GIVEN RECORDS:
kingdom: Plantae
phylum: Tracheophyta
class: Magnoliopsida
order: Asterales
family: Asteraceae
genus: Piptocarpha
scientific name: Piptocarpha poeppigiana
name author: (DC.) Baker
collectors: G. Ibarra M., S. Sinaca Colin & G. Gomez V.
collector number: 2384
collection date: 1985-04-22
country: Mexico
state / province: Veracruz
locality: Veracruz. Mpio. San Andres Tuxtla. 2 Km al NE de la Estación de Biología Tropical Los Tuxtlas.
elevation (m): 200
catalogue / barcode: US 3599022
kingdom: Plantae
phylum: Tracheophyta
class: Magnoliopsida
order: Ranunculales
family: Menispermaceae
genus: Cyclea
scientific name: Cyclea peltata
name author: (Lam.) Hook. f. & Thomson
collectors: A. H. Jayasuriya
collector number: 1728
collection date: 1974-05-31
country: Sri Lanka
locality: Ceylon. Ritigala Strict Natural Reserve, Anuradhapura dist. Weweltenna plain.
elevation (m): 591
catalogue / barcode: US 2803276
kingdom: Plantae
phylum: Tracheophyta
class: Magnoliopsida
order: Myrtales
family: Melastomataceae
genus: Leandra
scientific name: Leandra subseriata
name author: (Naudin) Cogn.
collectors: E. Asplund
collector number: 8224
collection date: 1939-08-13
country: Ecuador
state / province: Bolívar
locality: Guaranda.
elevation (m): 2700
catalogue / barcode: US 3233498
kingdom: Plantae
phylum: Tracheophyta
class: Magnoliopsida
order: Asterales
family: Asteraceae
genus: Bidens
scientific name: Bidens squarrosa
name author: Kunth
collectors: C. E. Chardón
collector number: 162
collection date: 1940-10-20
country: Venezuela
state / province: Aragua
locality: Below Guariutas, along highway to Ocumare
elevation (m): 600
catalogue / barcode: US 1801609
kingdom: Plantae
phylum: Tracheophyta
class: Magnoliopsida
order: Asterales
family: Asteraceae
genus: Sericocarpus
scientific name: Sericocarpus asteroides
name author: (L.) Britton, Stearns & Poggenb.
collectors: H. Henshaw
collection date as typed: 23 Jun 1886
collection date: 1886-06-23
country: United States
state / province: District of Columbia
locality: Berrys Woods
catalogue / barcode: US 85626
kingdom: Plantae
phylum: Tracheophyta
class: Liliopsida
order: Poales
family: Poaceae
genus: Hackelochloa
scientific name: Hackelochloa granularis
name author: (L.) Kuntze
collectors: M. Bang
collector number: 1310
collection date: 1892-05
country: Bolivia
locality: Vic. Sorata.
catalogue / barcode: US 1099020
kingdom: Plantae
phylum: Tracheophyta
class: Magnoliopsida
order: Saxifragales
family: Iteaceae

SET PROBLEM: Put the lines above into a Markdown table with the columns No. and Line, numbering each row and leaving out any blank lines.

ANSWER FOR THIS EXERCISE:
| No. | Line |
|---|---|
| 1 | kingdom: Plantae |
| 2 | phylum: Tracheophyta |
| 3 | class: Magnoliopsida |
| 4 | order: Asterales |
| 5 | family: Asteraceae |
| 6 | genus: Piptocarpha |
| 7 | scientific name: Piptocarpha poeppigiana |
| 8 | name author: (DC.) Baker |
| 9 | collectors: G. Ibarra M., S. Sinaca Colin & G. Gomez V. |
| 10 | collector number: 2384 |
| 11 | collection date: 1985-04-22 |
| 12 | country: Mexico |
| 13 | state / province: Veracruz |
| 14 | locality: Veracruz. Mpio. San Andres Tuxtla. 2 Km al NE de la Estación de Biología Tropical Los Tuxtlas. |
| 15 | elevation (m): 200 |
| 16 | catalogue / barcode: US 3599022 |
| 17 | kingdom: Plantae |
| 18 | phylum: Tracheophyta |
| 19 | class: Magnoliopsida |
| 20 | order: Ranunculales |
| 21 | family: Menispermaceae |
| 22 | genus: Cyclea |
| 23 | scientific name: Cyclea peltata |
| 24 | name author: (Lam.) Hook. f. & Thomson |
| 25 | collectors: A. H. Jayasuriya |
| 26 | collector number: 1728 |
| 27 | collection date: 1974-05-31 |
| 28 | country: Sri Lanka |
| 29 | locality: Ceylon. Ritigala Strict Natural Reserve, Anuradhapura dist. Weweltenna plain. |
| 30 | elevation (m): 591 |
| 31 | catalogue / barcode: US 2803276 |
| 32 | kingdom: Plantae |
| 33 | phylum: Tracheophyta |
| 34 | class: Magnoliopsida |
| 35 | order: Myrtales |
| 36 | family: Melastomataceae |
| 37 | genus: Leandra |
| 38 | scientific name: Leandra subseriata |
| 39 | name author: (Naudin) Cogn. |
| 40 | collectors: E. Asplund |
| 41 | collector number: 8224 |
| 42 | collection date: 1939-08-13 |
| 43 | country: Ecuador |
| 44 | state / province: Bolívar |
| 45 | locality: Guaranda. |
| 46 | elevation (m): 2700 |
| 47 | catalogue / barcode: US 3233498 |
| 48 | kingdom: Plantae |
| 49 | phylum: Tracheophyta |
| 50 | class: Magnoliopsida |
| 51 | order: Asterales |
| 52 | family: Asteraceae |
| 53 | genus: Bidens |
| 54 | scientific name: Bidens squarrosa |
| 55 | name author: Kunth |
| 56 | collectors: C. E. Chardón |
| 57 | collector number: 162 |
| 58 | collection date: 1940-10-20 |
| 59 | country: Venezuela |
| 60 | state / province: Aragua |
| 61 | locality: Below Guariutas, along highway to Ocumare |
| 62 | elevation (m): 600 |
| 63 | catalogue / barcode: US 1801609 |
| 64 | kingdom: Plantae |
| 65 | phylum: Tracheophyta |
| 66 | class: Magnoliopsida |
| 67 | order: Asterales |
| 68 | family: Asteraceae |
| 69 | genus: Sericocarpus |
| 70 | scientific name: Sericocarpus asteroides |
| 71 | name author: (L.) Britton, Stearns & Poggenb. |
| 72 | collectors: H. Henshaw |
| 73 | collection date as typed: 23 Jun 1886 |
| 74 | collection date: 1886-06-23 |
| 75 | country: United States |
| 76 | state / province: District of Columbia |
| 77 | locality: Berrys Woods |
| 78 | catalogue / barcode: US 85626 |
| 79 | kingdom: Plantae |
| 80 | phylum: Tracheophyta |
| 81 | class: Liliopsida |
| 82 | order: Poales |
| 83 | family: Poaceae |
| 84 | genus: Hackelochloa |
| 85 | scientific name: Hackelochloa granularis |
| 86 | name author: (L.) Kuntze |
| 87 | collectors: M. Bang |
| 88 | collector number: 1310 |
| 89 | collection date: 1892-05 |
| 90 | country: Bolivia |
| 91 | locality: Vic. Sorata. |
| 92 | catalogue / barcode: US 1099020 |
| 93 | kingdom: Plantae |
| 94 | phylum: Tracheophyta |
| 95 | class: Magnoliopsida |
| 96 | order: Saxifragales |
| 97 | family: Iteaceae |